Session 02 · Infant School

AI in the learningenvironment.


Part one: how children encounter AI, and first-hand experience before AI-mediated experience. Part two: a four-station jigsaw on practical AI for educators.

  • Duration 90 minutes
  • Setup Department tables · devices
  • Focus Practical AI for educators

Part one — opening

Three principles before the tools.

  • First-hand experience first. Children draw their own pictures before AI pictures, see real animals before AI animals. The doing comes first, then the comparison.
  • The environment does the teaching. Continuous provision makes the right choice the easiest one. AI-generated material in the room should provoke questioning, not provide answers.
  • Pattern-matching at scale. AI does not understand, reason, or know. It predicts plausible next words and pixels.

GTT D4 hooks: 4.1 Structuring (sequencing prerequisite experience before AI), 4.3 Questioning (AI-generated images as prompts for observation and comparison).

Part two — the jigsaw

Four stations, four use cases.

01

Deep Research — curriculum planning and scope and sequence

Using Gemini Deep Research (or Copilot Deep Research) for the heavy synthesis you used to do across a dozen open tabs. Useful for researching curriculum frameworks, comparing approaches across jurisdictions, and building scope-and-sequence documentation.

  • Frame the question precisely — Deep Research rewards specificity.
  • Audit the citations. The output is a starting point, not an answer.
  • Treat it as a first-draft synthesis to argue with, not adopt.
02

Voice transcription — capturing faculty conversations

Turn spoken planning conversations into structured documentation. Useful for PLT meetings, planning discussions, and the post-it-note conversations that never make it into a document.

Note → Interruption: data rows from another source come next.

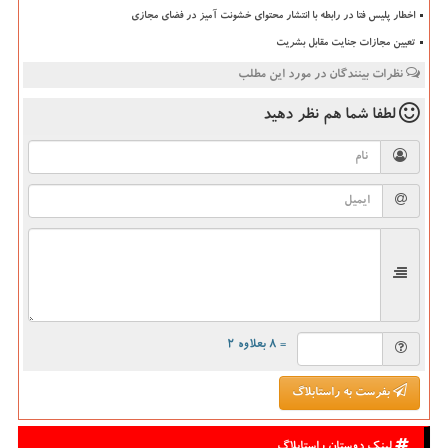
اخطار پلیس فتا در رابطه با انتشار محتوای خشونت آمیز در فضای مجازی
تعیین مجازات جنایت مقابل بشریت
نظرات بینندگان در مورد این مطلب
لطفا شما هم
نظر دهید
= ۸ بعلاوه ۲
بفرست به راستابلاگ
لینک دوستان راستابلاگ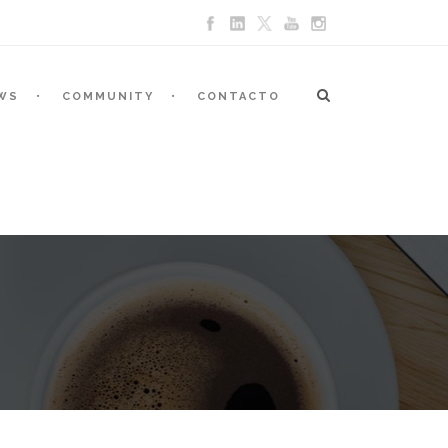
WS
COMMUNITY
CONTACTO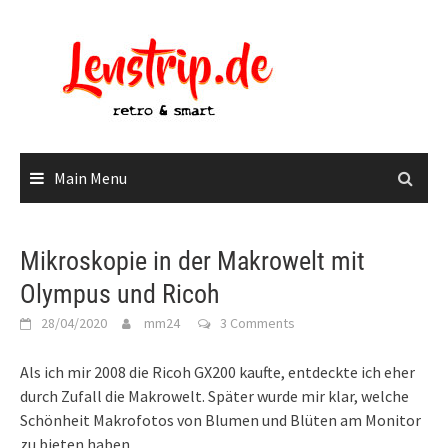
Skip
to
content
Main Menu
Mikroskopie in der Makrowelt mit
Olympus und Ricoh
28/04/2020
mm24
3 Comments
Als ich mir 2008 die Ricoh GX200 kaufte, entdeckte ich eher
durch Zufall die Makrowelt. Später wurde mir klar, welche
Schönheit Makrofotos von Blumen und Blüten am Monitor
zu bieten haben.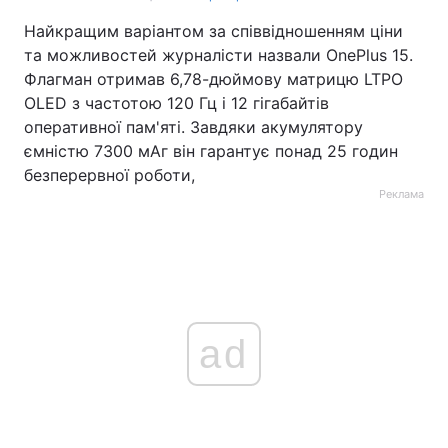
Найкращим варіантом за співвідношенням ціни
та можливостей журналісти назвали OnePlus 15.
Флагман отримав 6,78-дюймову матрицю LTPO
OLED з частотою 120 Гц і 12 гігабайтів
оперативної пам'яті. Завдяки акумулятору
ємністю 7300 мАг він гарантує понад 25 годин
безперервної роботи,
Реклама
ad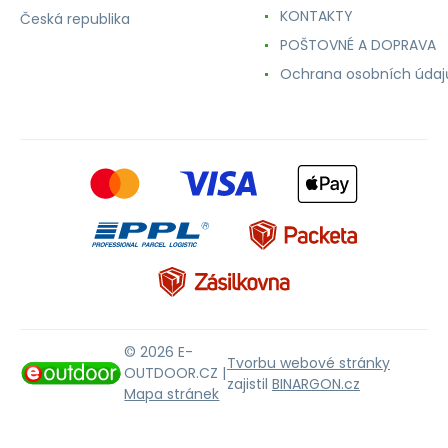
KONTAKTY
Česká republika
POŠTOVNÉ A DOPRAVA
Ochrana osobních údaj
© 2026 E-
Tvorbu webové stránky
OUTDOOR.CZ |
zajistil
BINARGON.cz
Mapa stránek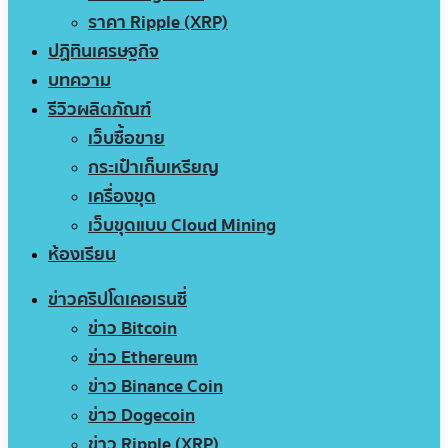
ราคา Ripple (XRP)
ปฏิทินเศรษฐกิจ
บทความ
รีวิวผลิตภัณฑ์
เว็บซื้อขาย
กระเป๋าเก็บเหรียญ
เครื่องขุด
เว็บขุดแบบ Cloud Mining
ห้องเรียน
ข่าวคริปโตเคอเรนซี่
ข่าว Bitcoin
ข่าว Ethereum
ข่าว Binance Coin
ข่าว Dogecoin
ข่าว Ripple (XRP)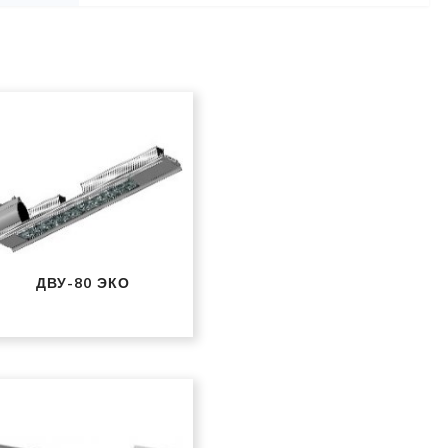
ДВУ-80 ЭКО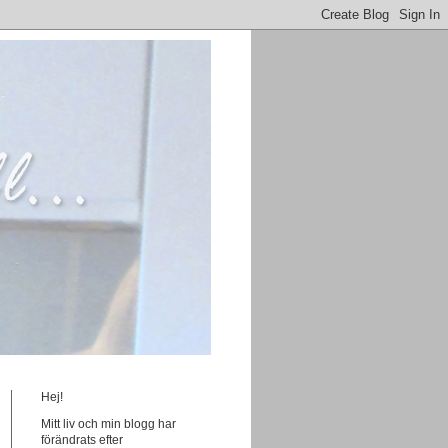
Hej!
Mitt liv och min blogg har
förändrats efter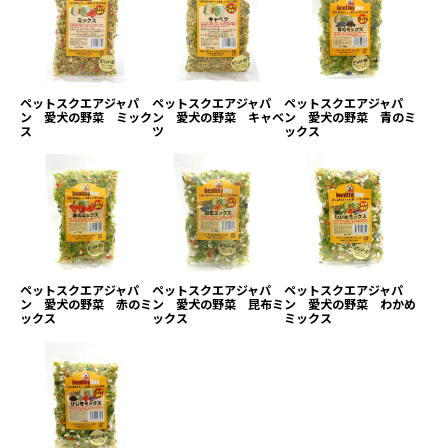
ペットスクエアジャパ
ペットスクエアジャパ
ペットスクエアジャパ
ン 愛犬の野菜 ミック
ン 愛犬の野菜 キャベ
ン 愛犬の野菜 青のミ
ス
ツ
ックス
ペットスクエアジャパ
ペットスクエアジャパ
ペットスクエアジャパ
ン 愛犬の野菜 赤のミ
ン 愛犬の野菜 昆布ミ
ン 愛犬の野菜 わかめ
ックス
ックス
ミックス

  • Always tell participants what is being recorded and why.
  • Voice in, structured prompt out — ask it to format minutes, not just transcribe.
  • Pair with NotebookLM for queryable team memory across the year.
Sample PLT meeting transcript Use if you don’t have your own · .txt
03

NotebookLM — managing professional learning

Upload your sources — research papers, policies, planning documents, meeting notes — and query them as a single set. Particularly strong for PLCs, action research, and PLT cycles where the same material needs to be revisited many times.

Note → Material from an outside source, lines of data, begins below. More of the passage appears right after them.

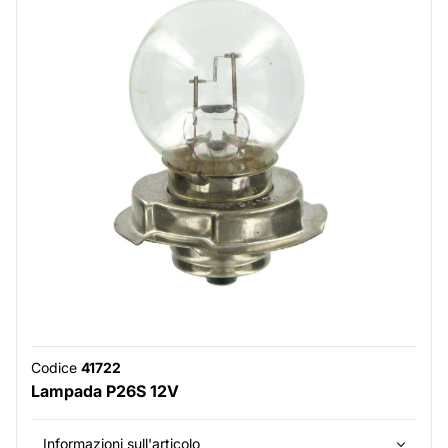
Codice
41722
Lampada P26S 12V
Informazioni sull'articolo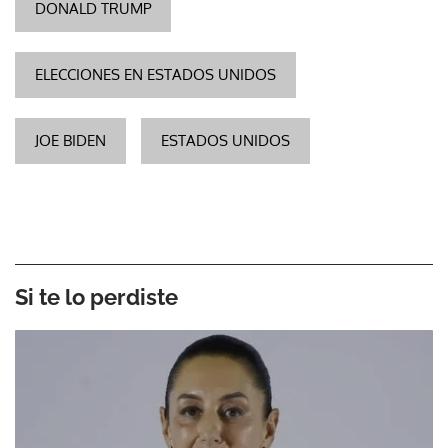
DONALD TRUMP
ELECCIONES EN ESTADOS UNIDOS
JOE BIDEN
ESTADOS UNIDOS
Si te lo perdiste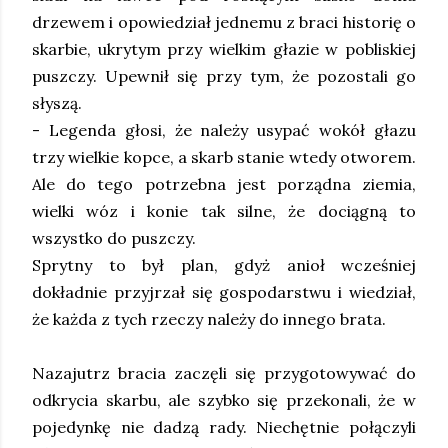
drzewem i opowiedział jednemu z braci historię o
skarbie, ukrytym przy wielkim głazie w pobliskiej
puszczy. Upewnił się przy tym, że pozostali go
słyszą.
- Legenda głosi, że należy usypać wokół głazu
trzy wielkie kopce, a skarb stanie wtedy otworem.
Ale do tego potrzebna jest porządna ziemia,
wielki wóz i konie tak silne, że dociągną to
wszystko do puszczy.
Sprytny to był plan, gdyż anioł wcześniej
dokładnie przyjrzał się gospodarstwu i wiedział,
że każda z tych rzeczy należy do innego brata.
Nazajutrz bracia zaczęli się przygotowywać do
odkrycia skarbu, ale szybko się przekonali, że w
pojedynkę nie dadzą rady. Niechętnie połączyli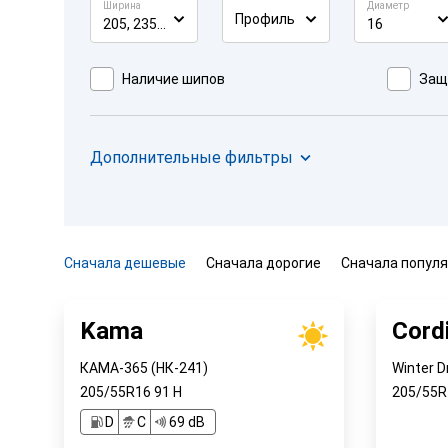
Ширина
Диаметр
Профиль
205, 235, 245
16
Наличие шипов
Защ
Дополнительные фильтры
Сначала дешевые
Сначала дорогие
Сначала попул
Kama
Cord
КАМА-365 (НК-241)
Winter D
205/55R16
91
H
205/55
D
C
69 dB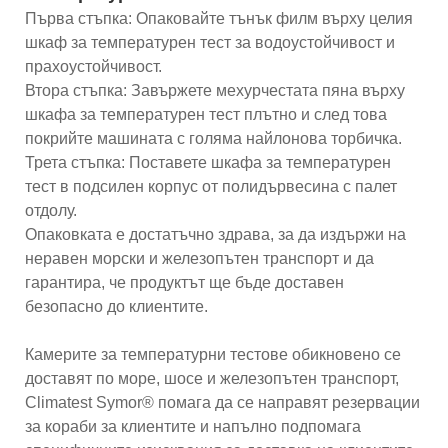
Първа стъпка: Опаковайте тънък филм върху целия
шкаф за температурен тест за водоустойчивост и
прахоустойчивост.
Втора стъпка: Завържете мехурчестата пяна върху
шкафа за температурен тест плътно и след това
покрийте машината с голяма найлонова торбичка.
Трета стъпка: Поставете шкафа за температурен
тест в подсилен корпус от полидървесина с палет
отдолу.
Опаковката е достатъчно здрава, за да издържи на
неравен морски и железопътен транспорт и да
гарантира, че продуктът ще бъде доставен
безопасно до клиентите.
Камерите за температурни тестове обикновено се
доставят по море, шосе и железопътен транспорт,
Climatest Symor® помага да се направят резервации
за кораби за клиентите и напълно подпомага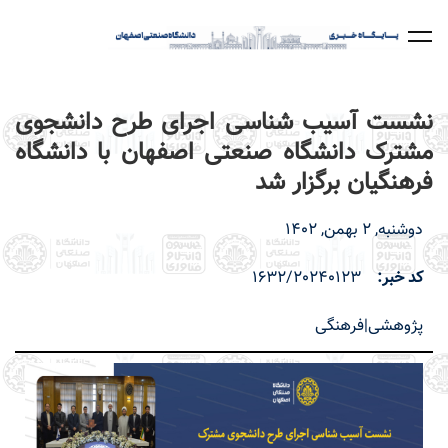
رفتن
به
محتوای
اصلی
نشست آسیب شناسی اجرای طرح دانشجوی
مشترک دانشگاه صنعتی اصفهان با دانشگاه
فرهنگیان برگزار شد
دوشنبه, 2 بهمن, 1402
کد خبر
1632/20240123
پژوهشی|فرهنگی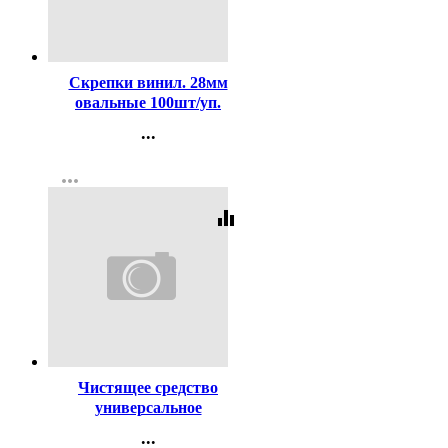
Код:
98649
Скрепки винил. 28мм
овальные 100шт/уп.
deVENTE цветные
...
арт.4135324
Контакты
more_horiz
Регистрация
equalizer
Код:
381791
Чистящее средство
универсальное
ПЕМОЛЮКС 480г
...
Морской Бриз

  • NotebookLM only references the documents you upload — citations link straight back to the source.
  • Useful for keeping research in conversation with your context, not in a separate folder.
  • Audio overviews are surprisingly good for a 20-minute commute summary.
04

Gems / Agents — unit planning and admin

A Gem (Gemini) or Agent (Copilot) is a chat with persistent system instructions and uploaded knowledge. Build one for your phase or department, then use it to draft unit plans, admin documents, and templates that already know your context.

  • System instructions = how it behaves. Knowledge files = what it knows.
  • Start narrow (one Gem or Agent, one job). Resist the temptation to build a do-everything assistant.
  • Test with a real task before sharing with colleagues — Gems and Agents compound, so do their flaws.

Part three — debrief

Reflection questions.

  1. Which station felt most immediately useful, and what would your first 20-minute experiment look like?
  2. Where in your week does AI save you time without compromising your or your children's thinking?
  3. Where might AI-generated content already be entering your children's world, and how can you prepare them to be critical observers?

One thing to try this term: use an AI-generated image as a provocation in your continuous provision area, and observe what children notice. Spotting what is wrong is the hard thinking.